■ **Exercise tasks**
• 1. Answer these questions about the post on a custom Flink source:
(a) Which API does the writer call very interesting?
(b) Which interface does the class MyDBSource implement?
(c) What value does the cancel() method assign to running?
• 2. Can you rewrite the rows between the line holding "Car Security Systems Market Size, Trends" and the end of the rows, inclusive, renaming "Market" to "Industry" and keeping everything else the same? Leave the pictures out.

■ **Given text**
I see what you mean now. The Akka Streams API is very interesting, in how
they allow async calls.
For Flink, I think you could implement it as a custom source that listens
for the change stream, starts futures to get data from the database and
emits elements when the future completes. I quickly sketched such an
approach:
public static class MyDBSource implements ParallelSourceFunction<String> {
private static final long serialVersionUID = 1L;
private volatile boolean running = true;
@Override
public void run(final SourceContext<String> ctx) throws Exception {
ChangelogConnection log = new ChangelogConnection();
DB db = new DB();
final Object checkpointLock = ctx.getCheckpointLock();
while (running) {
// try and fetch next changelog item
Change change = log.getNextChange();
DB.fetch(change, new Future() {
public void complete(String data) {
synchronized (checkpointLock) {
ctx.collect(data);
}
}
});
}
}
@Override
public void cancel() {
running = false;
}
}
I hope that helps.

Transcribed page contents

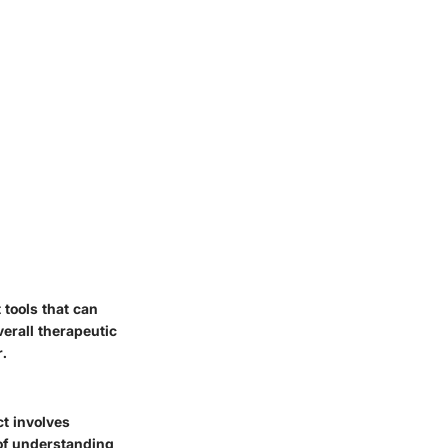
tools that can
erall therapeutic
r.
ct involves
 of understanding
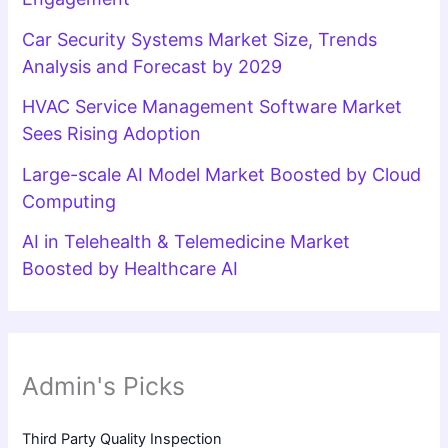
Car Security Systems Market Size, Trends
Analysis and Forecast by 2029
HVAC Service Management Software Market
Sees Rising Adoption
Large-scale AI Model Market Boosted by Cloud
Computing
AI in Telehealth & Telemedicine Market
Boosted by Healthcare AI
Admin's Picks
Third Party Quality Inspection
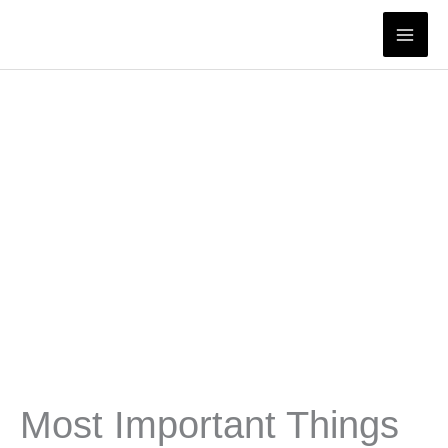
Skip
to
content
Most Important Things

■ **Task answers**
• 1.
(a) The Akka Streams API
(b) ParallelSourceFunction<String>
(c) false

• 2.
Car Security Systems Industry Size, Trends
Analysis and Forecast by 2029
HVAC Service Management Software Industry
Sees Rising Adoption
Large-scale AI Model Industry Boosted by Cloud
Computing
AI in Telehealth & Telemedicine Industry
Boosted by Healthcare AI
Admin's Picks
Third Party Quality Inspection
Skip
to
content
Most Important Things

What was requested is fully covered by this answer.